When it comes to Maura, the answers to these questions become even murkier. "Are you saying that you're going to start dressing up like a lady all the time?" Sarah asks her father when she happens upon him, or rather her, in the flowing clothes and makeup of Maura. "No," says Maura, laughing and putting her hand on her heart. "All my life, my whole life, I have been dressing up like a man. This is me."
So there you have it. It's not as simple as Mort is now dressing as a woman named Maura, because physically, he's still a man. But emotionally and spiritually if you will, he is a she. And so as Maura, Mort isn't just dressing the part, he is finally being his true self, which happens to be a woman. This is the definition
of transgender.
But there is nothing preachy or even heavy handed about Transparent. It's at once light and funny and deep, which is certainly a testament to its creator and executive producer, Jill Soloway.

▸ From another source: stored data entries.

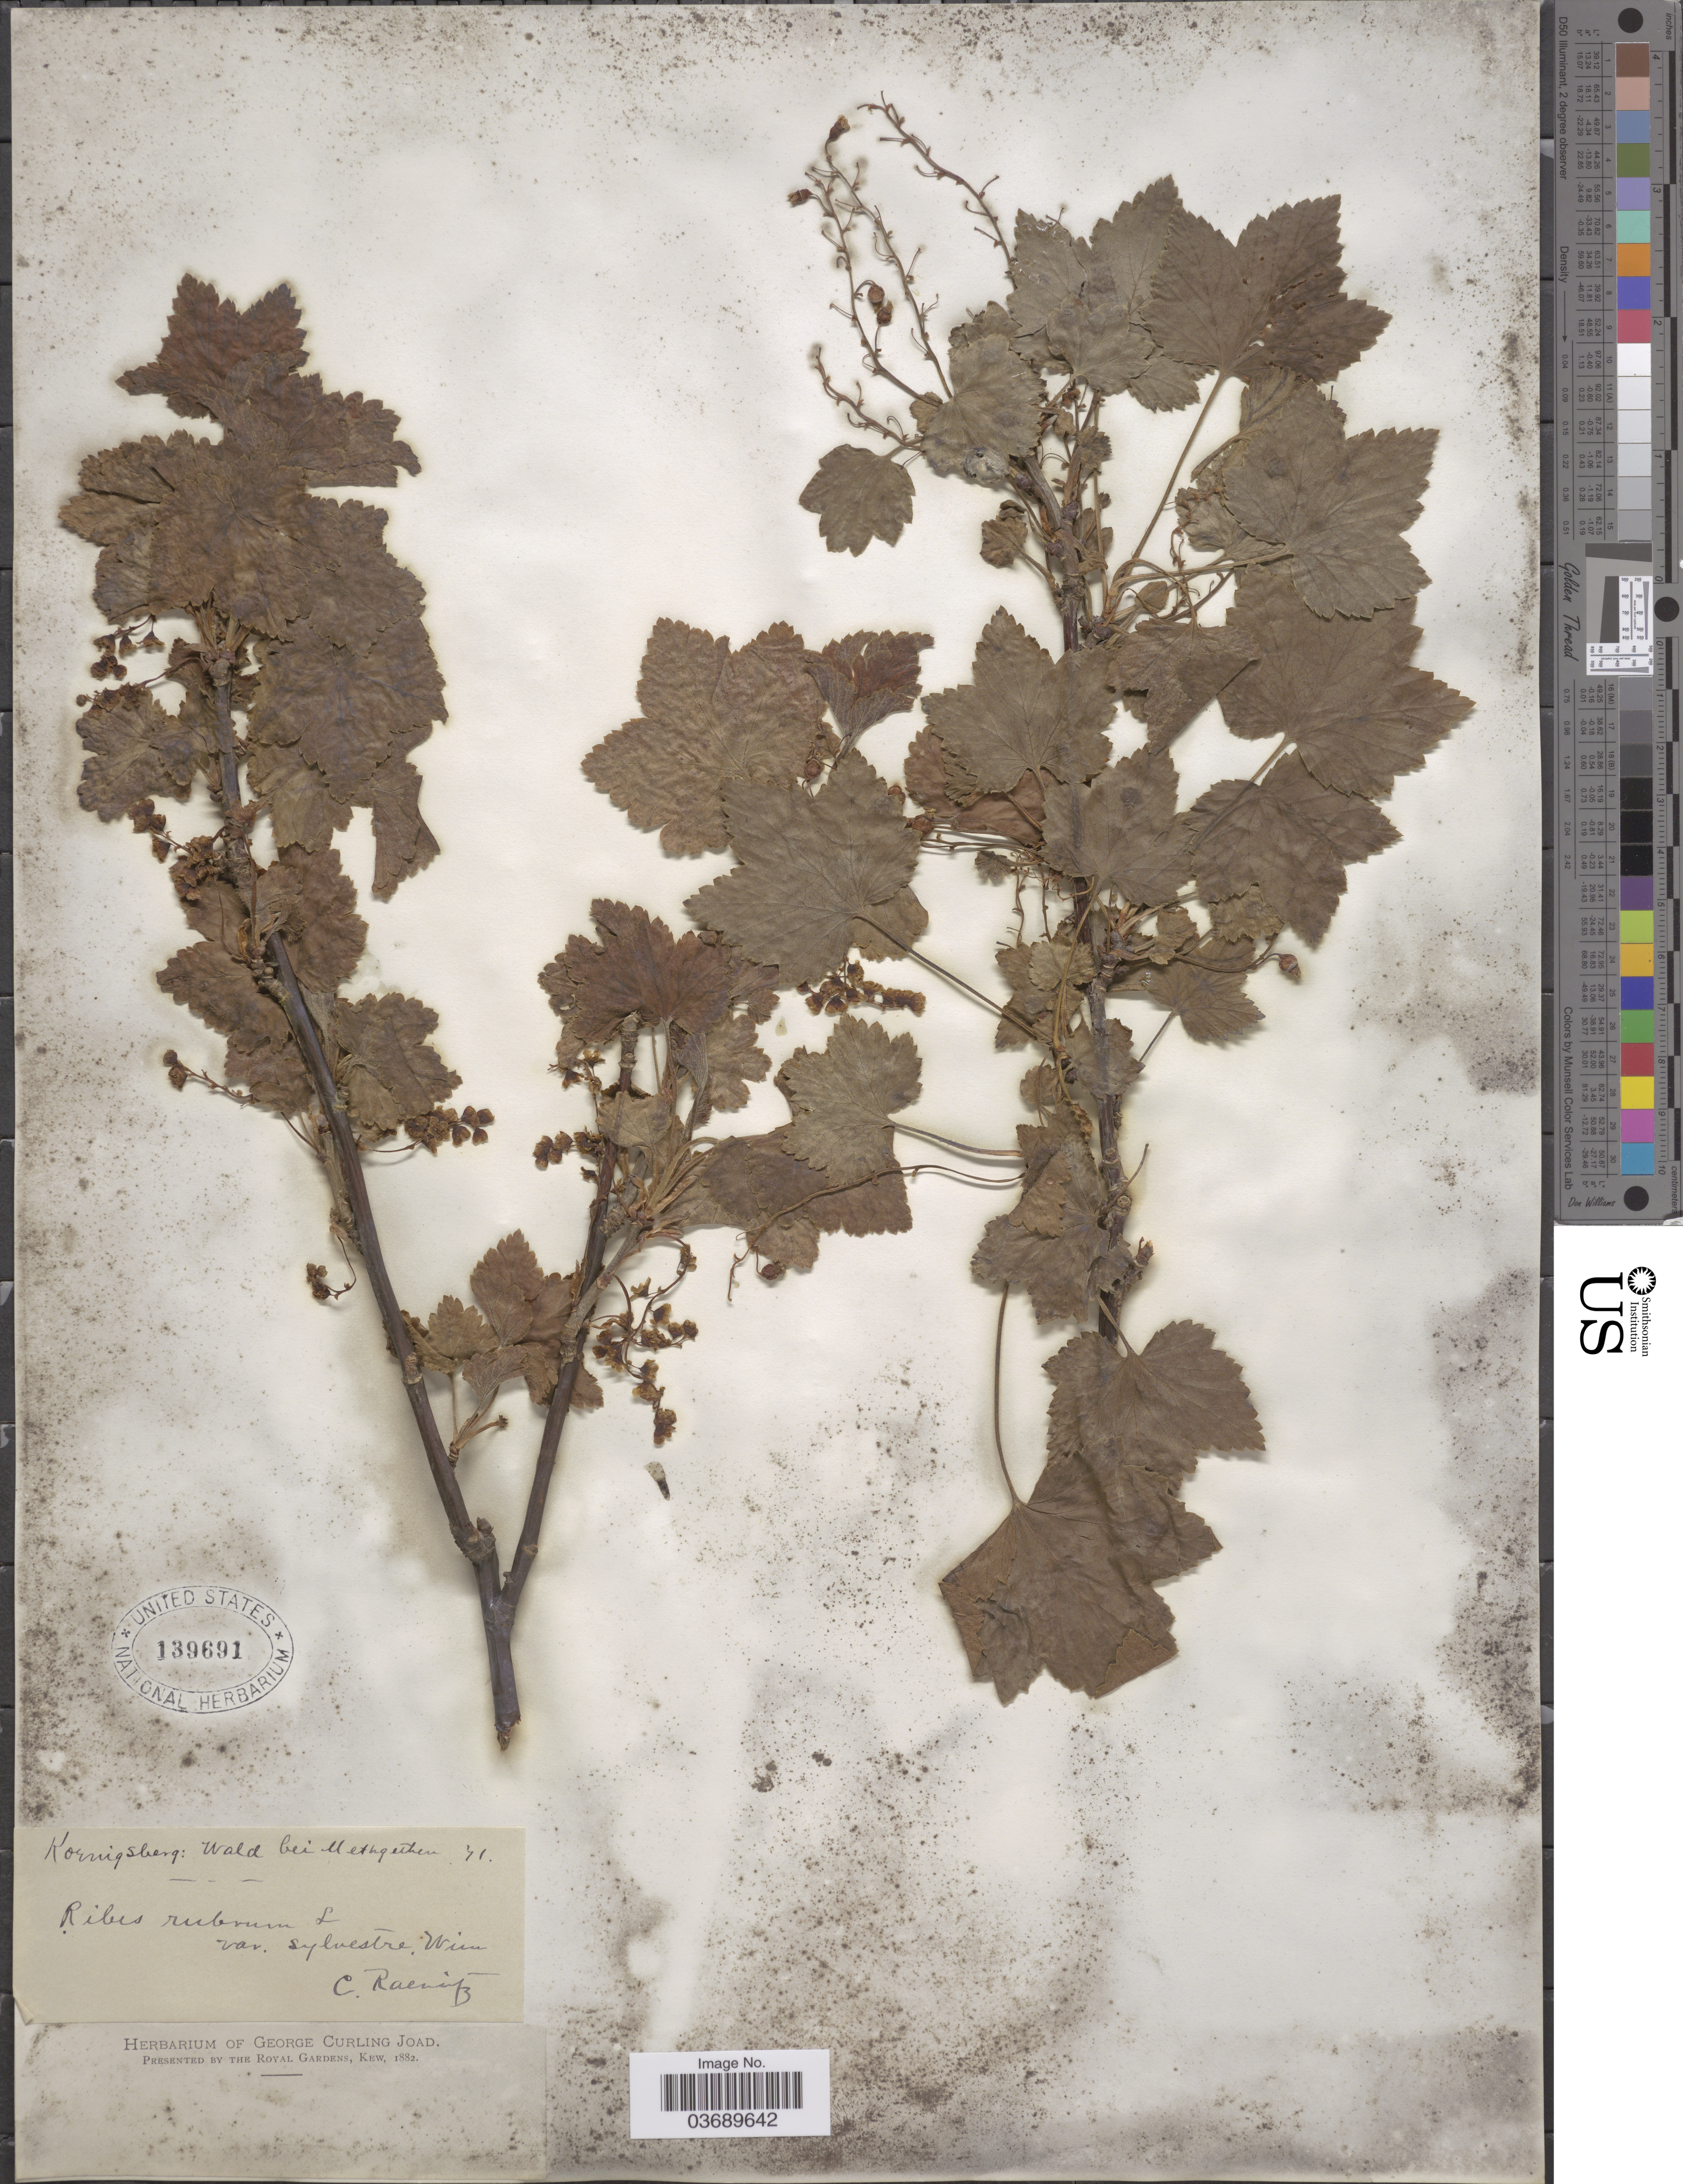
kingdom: Plantae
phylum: Tracheophyta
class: Magnoliopsida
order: Saxifragales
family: Grossulariaceae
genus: Ribes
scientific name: Ribes sp.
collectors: C. Raenitz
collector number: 71?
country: Russian Federation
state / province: Kaliningrad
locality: Koenigsberg: Wald bei Methgethen. Wien?.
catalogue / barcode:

A successful writer in Hollywood whose credits include Six Feet Under, Soloway grew up in Chicago. In the 90s, she and her sister created The Real Live Brady Bunch, a parody of the Brady Bunch that ran at the Annoyance theatre, which many people may remember. Her mother, Elaine Soloway, was a press aide to the late Mayor Jane Byrne and has published two memoirs and her father, Harry Soloway, is a psychiatrist. In her own life, her parents also divorced after a 30-year- marriage, her father came out as transgender a few years ago, and her mother's second husband lost his ability to speak.
But whether the Pfeffermans are based on the Soloways or not is immaterial. What matters is the show itself, which is straight up good television. I can hardly wait for Season 2, scheduled to come out sometime in 2015.
Season 1 of Transparent is available for streaming or download on Amazon.com. Abigail Pickus is a writer and editor living in Evanston.